There is good news: Most bank accountholders feel positively about the level of service after fraudulent activity. Of the estimated 17 percent of Americans that experienced fraudulent activity in 2017, 92 percent said they were satisfied with how the incident was handled. However, respondents also reported that financial institutions still have room to improve, such as with additional notifications and quicker response time.
Consumers are rightfully cautious about financial institution security measures as fraud incidents, both online and offline, increased by more than 130 percent in 2017. After experiencing fraudulent activity, more than half of consumers noticed it without a proactive notification from their bank or credit union.

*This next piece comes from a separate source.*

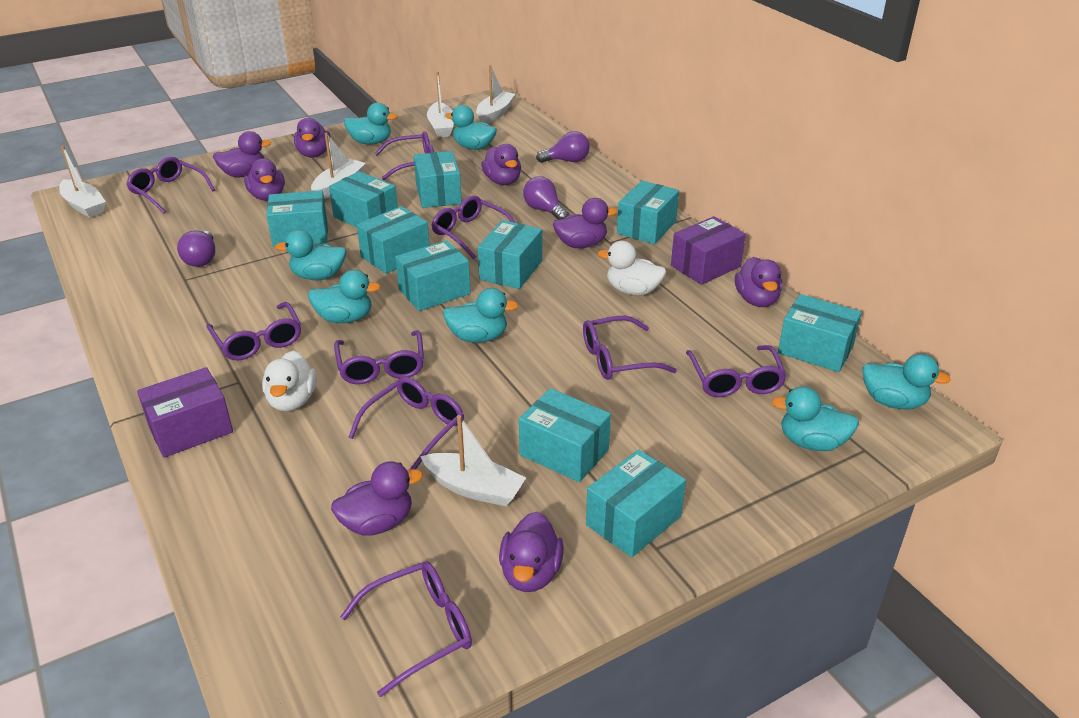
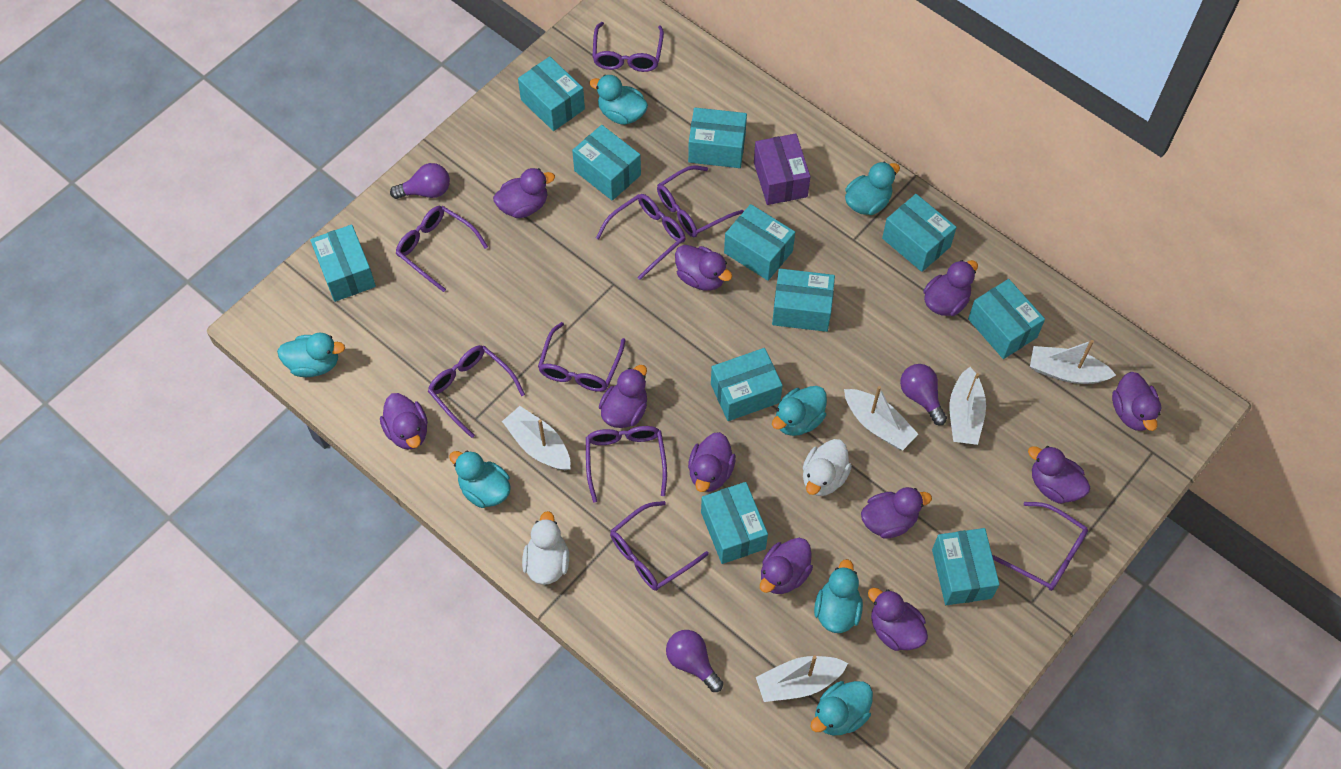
purple box: [137,367,233,458] [671,216,746,285] = 2 -> [754,133,811,205] = 1
purple duck: [213,131,272,177] [244,158,285,201] [294,118,331,158] [331,461,423,536] [481,144,521,185] [499,512,564,592] [553,198,617,248] [735,257,782,307] = 8 -> [380,393,428,450] [493,168,555,218] [599,365,647,428] [675,245,733,291] [688,432,736,492] [760,538,813,594] [861,487,932,539] [868,588,928,651] [923,260,978,316] [1028,446,1090,504] [1112,372,1161,431] = 11
turquoise box: [266,190,328,247] [329,171,398,227] [357,206,430,274] [395,240,471,311] [414,151,462,208] [478,220,542,289] [519,388,611,482] [586,450,686,557] [617,180,679,244] [778,294,862,372] = 10 -> [310,224,376,302] [518,56,585,131] [572,125,641,201] [688,107,747,168] [701,482,768,564] [711,348,783,421] [724,204,795,281] [772,269,835,332] [882,194,957,272] [932,528,1000,605] [968,279,1045,359] = 11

The need for proactive security measures extends to physical methods as well. According to Ipsos and March Networks’ infographic, accountholders feel more secure in the presence of video surveillance within their local branch, stating it deters crime and influences where they choose to bank. As security breaches gain the attention of the public eye, community institutions must act cautiously and institute the proper safety measures to make customers feel secure. Community banks and credit unions that implement stringent security measures within digital and physical branches can maintain accountholders and borrowers’ trust, inevitably leading to an improved reputation and increased referrals.
Achieving accountholders’ expectations of customer service is an ever-evolving task. The engagement across online and physical financial branches may fluctuate and the spectrum of security needs for financial institutions will vary, but ultimately, the banks and credit unions that take proactive steps to improve customer service will increase their chances of improving customer loyalty and outperforming the competition.